▶ _EXERCISE_
Please reproduce the records word for word, everything from the very first line down to and including the line that contains "Length: 45 cm".

[Saved entries]
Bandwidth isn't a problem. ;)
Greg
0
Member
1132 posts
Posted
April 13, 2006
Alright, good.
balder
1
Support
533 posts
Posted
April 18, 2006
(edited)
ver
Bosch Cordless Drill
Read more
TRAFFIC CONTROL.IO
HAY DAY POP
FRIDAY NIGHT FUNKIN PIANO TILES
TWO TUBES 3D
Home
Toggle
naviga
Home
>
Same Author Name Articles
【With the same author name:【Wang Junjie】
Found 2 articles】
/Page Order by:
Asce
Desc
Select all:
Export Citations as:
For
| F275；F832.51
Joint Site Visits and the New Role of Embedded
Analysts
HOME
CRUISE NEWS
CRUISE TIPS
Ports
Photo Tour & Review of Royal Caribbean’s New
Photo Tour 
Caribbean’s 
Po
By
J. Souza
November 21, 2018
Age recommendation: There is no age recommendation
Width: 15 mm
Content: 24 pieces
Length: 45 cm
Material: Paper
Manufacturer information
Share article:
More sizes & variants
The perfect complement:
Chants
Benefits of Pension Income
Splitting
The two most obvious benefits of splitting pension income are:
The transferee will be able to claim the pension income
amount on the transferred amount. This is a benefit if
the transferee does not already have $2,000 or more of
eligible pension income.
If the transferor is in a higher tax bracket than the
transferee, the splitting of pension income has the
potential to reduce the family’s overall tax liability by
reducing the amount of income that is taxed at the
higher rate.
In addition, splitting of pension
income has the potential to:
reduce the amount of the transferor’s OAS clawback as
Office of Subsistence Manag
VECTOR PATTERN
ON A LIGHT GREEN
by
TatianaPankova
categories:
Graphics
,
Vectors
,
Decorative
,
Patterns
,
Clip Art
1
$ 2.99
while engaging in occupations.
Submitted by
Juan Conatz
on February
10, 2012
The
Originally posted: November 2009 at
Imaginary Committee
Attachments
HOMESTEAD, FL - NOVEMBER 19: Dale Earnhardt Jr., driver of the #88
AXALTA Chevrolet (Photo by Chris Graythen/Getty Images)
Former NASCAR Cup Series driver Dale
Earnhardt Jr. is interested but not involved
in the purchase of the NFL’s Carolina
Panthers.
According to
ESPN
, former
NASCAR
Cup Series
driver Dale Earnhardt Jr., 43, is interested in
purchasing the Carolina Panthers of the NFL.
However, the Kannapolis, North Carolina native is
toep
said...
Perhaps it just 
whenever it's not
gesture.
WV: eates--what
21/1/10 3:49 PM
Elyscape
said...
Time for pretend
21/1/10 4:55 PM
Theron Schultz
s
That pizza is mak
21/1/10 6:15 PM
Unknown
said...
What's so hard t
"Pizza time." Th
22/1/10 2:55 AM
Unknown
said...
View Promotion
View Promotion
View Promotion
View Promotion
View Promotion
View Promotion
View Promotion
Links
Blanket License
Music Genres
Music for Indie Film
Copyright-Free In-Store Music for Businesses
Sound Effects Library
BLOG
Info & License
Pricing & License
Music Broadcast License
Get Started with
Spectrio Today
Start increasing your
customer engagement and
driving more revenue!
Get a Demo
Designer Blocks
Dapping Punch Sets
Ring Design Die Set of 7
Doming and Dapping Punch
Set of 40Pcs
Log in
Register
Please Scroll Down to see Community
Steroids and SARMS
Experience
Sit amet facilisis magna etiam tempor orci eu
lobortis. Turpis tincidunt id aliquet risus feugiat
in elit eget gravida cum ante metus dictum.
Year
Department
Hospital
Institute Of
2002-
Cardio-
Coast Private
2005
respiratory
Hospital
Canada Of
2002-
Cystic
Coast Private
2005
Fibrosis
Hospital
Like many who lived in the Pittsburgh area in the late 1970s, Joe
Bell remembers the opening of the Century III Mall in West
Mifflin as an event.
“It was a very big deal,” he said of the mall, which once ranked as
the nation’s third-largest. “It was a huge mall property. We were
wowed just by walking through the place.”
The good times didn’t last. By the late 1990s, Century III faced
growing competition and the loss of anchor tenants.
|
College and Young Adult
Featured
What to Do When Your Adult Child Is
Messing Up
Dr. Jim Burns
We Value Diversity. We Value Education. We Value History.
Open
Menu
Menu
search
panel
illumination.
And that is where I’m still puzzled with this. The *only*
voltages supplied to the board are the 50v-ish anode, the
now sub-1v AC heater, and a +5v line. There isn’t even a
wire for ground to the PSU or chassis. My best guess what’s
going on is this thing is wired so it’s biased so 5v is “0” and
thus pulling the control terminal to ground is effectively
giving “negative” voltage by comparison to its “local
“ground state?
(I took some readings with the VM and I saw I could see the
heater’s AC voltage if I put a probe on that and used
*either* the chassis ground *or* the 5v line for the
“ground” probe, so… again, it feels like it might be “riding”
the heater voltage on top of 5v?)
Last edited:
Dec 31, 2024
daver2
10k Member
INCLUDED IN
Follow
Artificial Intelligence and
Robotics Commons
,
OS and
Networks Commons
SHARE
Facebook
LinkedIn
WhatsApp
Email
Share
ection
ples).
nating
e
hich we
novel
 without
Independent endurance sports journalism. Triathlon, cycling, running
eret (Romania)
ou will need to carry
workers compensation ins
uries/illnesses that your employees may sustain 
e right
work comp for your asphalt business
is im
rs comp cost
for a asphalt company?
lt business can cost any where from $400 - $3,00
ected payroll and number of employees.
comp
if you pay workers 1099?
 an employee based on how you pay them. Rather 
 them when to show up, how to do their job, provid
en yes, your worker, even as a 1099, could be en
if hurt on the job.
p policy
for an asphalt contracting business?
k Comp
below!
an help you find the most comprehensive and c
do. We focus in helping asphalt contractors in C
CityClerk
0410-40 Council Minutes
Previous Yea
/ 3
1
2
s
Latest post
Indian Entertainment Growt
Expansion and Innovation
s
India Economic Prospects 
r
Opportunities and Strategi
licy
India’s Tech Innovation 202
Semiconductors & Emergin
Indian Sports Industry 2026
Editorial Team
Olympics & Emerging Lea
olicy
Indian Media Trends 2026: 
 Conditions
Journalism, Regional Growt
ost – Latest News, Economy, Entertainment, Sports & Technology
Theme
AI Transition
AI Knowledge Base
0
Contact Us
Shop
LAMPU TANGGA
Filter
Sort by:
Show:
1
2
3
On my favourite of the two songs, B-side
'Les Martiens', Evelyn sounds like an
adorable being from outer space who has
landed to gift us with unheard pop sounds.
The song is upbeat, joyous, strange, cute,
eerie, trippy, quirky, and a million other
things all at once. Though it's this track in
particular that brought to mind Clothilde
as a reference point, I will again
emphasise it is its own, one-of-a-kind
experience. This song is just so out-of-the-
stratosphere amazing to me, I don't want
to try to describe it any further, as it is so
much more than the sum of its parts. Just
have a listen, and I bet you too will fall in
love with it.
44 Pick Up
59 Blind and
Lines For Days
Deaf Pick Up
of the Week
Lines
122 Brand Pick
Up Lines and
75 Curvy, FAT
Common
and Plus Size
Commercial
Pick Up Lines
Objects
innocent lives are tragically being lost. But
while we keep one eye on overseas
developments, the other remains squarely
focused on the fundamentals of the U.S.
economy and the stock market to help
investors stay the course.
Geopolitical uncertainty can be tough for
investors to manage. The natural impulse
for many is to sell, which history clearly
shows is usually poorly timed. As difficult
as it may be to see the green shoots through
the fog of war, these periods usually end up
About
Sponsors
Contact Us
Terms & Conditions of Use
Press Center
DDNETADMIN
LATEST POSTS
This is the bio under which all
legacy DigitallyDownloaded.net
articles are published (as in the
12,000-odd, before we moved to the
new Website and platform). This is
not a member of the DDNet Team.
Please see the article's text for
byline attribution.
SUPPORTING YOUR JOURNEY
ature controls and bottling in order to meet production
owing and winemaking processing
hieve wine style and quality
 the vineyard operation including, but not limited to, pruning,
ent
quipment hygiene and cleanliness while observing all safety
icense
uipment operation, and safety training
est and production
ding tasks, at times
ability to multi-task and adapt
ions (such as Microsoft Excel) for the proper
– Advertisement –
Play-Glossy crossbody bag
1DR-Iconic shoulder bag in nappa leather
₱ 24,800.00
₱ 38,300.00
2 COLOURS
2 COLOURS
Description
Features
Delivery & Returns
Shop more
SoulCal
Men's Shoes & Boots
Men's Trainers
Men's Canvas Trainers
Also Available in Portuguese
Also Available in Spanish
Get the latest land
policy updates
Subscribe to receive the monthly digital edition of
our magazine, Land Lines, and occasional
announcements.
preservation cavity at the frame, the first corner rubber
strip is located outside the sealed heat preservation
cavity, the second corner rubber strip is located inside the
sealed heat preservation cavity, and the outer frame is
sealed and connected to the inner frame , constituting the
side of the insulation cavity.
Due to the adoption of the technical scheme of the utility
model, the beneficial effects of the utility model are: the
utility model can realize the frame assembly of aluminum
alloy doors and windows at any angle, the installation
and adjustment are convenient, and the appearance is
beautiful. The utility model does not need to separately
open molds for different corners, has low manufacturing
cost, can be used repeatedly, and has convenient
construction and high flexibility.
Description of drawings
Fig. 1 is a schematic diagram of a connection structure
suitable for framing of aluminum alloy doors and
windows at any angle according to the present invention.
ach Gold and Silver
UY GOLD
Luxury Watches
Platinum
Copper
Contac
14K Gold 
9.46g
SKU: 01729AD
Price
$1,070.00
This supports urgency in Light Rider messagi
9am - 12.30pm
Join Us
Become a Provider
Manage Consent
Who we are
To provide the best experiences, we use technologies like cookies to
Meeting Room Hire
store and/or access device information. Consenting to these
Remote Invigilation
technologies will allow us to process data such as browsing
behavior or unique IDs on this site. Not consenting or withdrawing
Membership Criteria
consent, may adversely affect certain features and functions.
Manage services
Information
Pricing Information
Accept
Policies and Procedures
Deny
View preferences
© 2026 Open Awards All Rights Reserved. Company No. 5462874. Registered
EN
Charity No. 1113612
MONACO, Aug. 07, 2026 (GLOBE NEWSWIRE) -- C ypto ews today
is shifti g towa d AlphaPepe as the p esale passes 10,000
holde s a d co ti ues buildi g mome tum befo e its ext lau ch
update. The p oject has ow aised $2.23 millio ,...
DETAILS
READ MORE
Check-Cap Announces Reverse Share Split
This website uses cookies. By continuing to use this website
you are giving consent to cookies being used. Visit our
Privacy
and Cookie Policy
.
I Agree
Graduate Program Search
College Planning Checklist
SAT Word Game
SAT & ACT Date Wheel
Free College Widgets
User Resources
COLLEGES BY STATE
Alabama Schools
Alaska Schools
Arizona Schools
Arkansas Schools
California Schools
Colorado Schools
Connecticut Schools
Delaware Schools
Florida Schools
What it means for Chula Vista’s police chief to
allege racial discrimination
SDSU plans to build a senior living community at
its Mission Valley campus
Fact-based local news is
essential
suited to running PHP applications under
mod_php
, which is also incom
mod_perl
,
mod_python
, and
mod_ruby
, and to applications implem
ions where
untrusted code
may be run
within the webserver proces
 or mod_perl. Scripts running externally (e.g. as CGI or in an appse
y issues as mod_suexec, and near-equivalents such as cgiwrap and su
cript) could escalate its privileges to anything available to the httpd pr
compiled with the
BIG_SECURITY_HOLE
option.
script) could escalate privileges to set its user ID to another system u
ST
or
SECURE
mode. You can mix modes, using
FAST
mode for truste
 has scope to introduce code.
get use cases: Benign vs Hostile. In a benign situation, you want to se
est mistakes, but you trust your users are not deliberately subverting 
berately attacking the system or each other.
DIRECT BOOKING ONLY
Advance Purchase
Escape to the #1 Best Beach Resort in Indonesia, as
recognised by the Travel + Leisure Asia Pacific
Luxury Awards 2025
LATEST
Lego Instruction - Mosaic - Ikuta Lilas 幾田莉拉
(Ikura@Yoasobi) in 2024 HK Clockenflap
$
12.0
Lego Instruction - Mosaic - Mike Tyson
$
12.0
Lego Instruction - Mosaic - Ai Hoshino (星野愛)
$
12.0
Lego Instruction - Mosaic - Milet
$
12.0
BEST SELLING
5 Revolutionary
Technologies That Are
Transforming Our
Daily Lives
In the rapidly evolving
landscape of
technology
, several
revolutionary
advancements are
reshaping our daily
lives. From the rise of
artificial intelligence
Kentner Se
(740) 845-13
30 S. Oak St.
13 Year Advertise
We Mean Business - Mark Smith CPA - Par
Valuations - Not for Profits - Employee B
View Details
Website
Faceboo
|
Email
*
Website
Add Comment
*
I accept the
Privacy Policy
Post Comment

▶ _REPLY_
Bandwidth isn't a problem. ;)
Greg
0
Member
1132 posts
Posted
April 13, 2006
Alright, good.
balder
1
Support
533 posts
Posted
April 18, 2006
(edited)
ver
Bosch Cordless Drill
Read more
TRAFFIC CONTROL.IO
HAY DAY POP
FRIDAY NIGHT FUNKIN PIANO TILES
TWO TUBES 3D
Home
Toggle
naviga
Home
>
Same Author Name Articles
【With the same author name:【Wang Junjie】
Found 2 articles】
/Page Order by:
Asce
Desc
Select all:
Export Citations as:
For
| F275；F832.51
Joint Site Visits and the New Role of Embedded
Analysts
HOME
CRUISE NEWS
CRUISE TIPS
Ports
Photo Tour & Review of Royal Caribbean’s New
Photo Tour 
Caribbean’s 
Po
By
J. Souza
November 21, 2018
Age recommendation: There is no age recommendation
Width: 15 mm
Content: 24 pieces
Length: 45 cm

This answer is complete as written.